ACTION ITEM A: In the text on SQL data types below, which database system is described as dynamically typed?
ACTION ITEM B: Quote the part of the text on SQL data types that opens with the words containing "1.6.1. Data types" and closes with "- Data types.".

TEXT SHOWN:

1.6. Data types and table creation

This chapter will discuss basic table creation, starting with an explanation of SQL data types.

1.6.1. Data types

The SQL standard defines several basic data types with which columns can be associated. While most of the basic types exist in all relational database systems, actual implementation of the types varies quite a bit. Most database systems define additional, non-standard types for various uses. Unusually, SQLite is dynamically typed, and you can store values of any type in any column no matter how the column is defined. For all of these reasons, you will want to consult your database system’s documentation to understand the types available to you. In this section we survey the major data types, without discussion of database compatibility; for more information, see Appendix B - Data types.

1.6.1.1. Numbers

SQL provides support for several different types of numbers, each with different applications and limitations. However, actual implementation of the standard varies quite a bit; see Appendix B - Number types for a full discussion of number types.

Entries taken from a collection
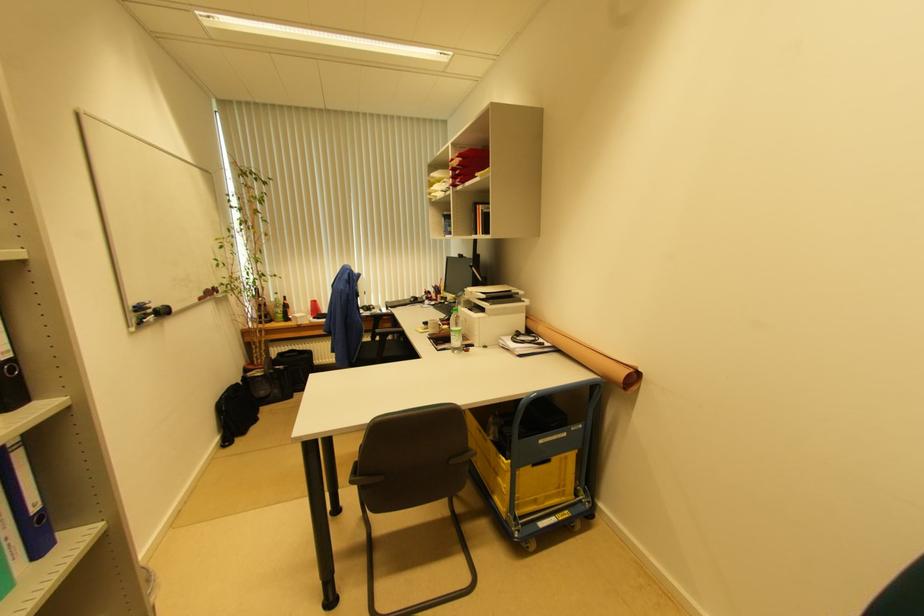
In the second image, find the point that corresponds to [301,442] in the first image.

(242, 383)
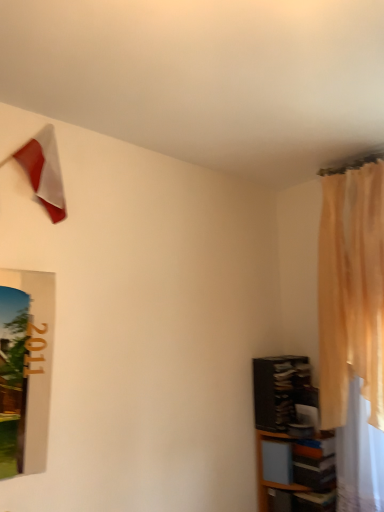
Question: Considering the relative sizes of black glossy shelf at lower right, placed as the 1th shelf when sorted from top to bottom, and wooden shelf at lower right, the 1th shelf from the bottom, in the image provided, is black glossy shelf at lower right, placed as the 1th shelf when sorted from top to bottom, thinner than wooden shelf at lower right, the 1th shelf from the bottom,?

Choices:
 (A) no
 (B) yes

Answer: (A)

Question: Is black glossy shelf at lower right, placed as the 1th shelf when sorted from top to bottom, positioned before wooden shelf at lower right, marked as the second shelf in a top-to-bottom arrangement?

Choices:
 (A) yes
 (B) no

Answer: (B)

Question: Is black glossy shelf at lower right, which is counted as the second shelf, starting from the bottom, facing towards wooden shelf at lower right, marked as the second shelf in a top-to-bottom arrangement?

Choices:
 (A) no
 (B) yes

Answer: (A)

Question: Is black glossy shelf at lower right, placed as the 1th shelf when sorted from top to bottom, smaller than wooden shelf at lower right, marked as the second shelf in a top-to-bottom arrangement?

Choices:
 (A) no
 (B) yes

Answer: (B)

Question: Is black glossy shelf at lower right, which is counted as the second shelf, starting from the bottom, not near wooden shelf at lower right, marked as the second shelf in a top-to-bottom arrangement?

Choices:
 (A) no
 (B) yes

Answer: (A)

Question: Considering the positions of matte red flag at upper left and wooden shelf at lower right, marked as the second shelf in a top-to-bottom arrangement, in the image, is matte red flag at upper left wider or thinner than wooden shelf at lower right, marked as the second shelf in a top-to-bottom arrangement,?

...

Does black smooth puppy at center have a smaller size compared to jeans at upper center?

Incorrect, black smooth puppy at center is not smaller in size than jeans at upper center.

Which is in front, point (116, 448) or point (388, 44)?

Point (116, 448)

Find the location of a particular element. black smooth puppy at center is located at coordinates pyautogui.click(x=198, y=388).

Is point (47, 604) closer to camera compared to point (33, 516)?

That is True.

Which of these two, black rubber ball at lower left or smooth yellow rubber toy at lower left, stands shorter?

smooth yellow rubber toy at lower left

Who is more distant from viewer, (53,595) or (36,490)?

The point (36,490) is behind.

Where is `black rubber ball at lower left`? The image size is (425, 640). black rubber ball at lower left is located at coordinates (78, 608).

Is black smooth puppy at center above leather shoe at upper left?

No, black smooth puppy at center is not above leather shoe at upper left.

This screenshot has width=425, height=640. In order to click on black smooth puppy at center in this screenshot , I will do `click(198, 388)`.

--

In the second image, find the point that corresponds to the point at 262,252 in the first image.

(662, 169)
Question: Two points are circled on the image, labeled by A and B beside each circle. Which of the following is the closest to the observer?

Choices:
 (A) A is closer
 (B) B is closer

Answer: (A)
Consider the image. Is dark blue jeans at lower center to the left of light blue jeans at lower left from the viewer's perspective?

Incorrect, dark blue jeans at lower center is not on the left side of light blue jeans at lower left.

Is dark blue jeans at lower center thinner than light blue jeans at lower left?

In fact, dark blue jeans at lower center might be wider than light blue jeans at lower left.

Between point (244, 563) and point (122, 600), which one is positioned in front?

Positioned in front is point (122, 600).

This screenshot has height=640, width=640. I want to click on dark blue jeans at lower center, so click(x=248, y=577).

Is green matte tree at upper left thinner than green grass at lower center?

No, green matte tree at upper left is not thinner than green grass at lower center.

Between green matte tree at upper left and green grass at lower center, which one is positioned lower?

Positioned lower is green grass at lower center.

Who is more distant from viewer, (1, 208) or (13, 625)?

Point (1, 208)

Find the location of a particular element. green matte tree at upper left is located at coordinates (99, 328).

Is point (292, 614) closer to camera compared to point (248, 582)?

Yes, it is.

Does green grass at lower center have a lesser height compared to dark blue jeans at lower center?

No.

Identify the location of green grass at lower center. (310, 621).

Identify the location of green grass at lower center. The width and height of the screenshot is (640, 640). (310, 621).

WORKED SOLUTION A: SQLite is dynamically typed.

WORKED SOLUTION B:
1.6.1. Data types

The SQL standard defines several basic data types with which columns can be associated. While most of the basic types exist in all relational database systems, actual implementation of the types varies quite a bit. Most database systems define additional, non-standard types for various uses. Unusually, SQLite is dynamically typed, and you can store values of any type in any column no matter how the column is defined. For all of these reasons, you will want to consult your database system’s documentation to understand the types available to you. In this section we survey the major data types, without discussion of database compatibility; for more information, see Appendix B - Data types.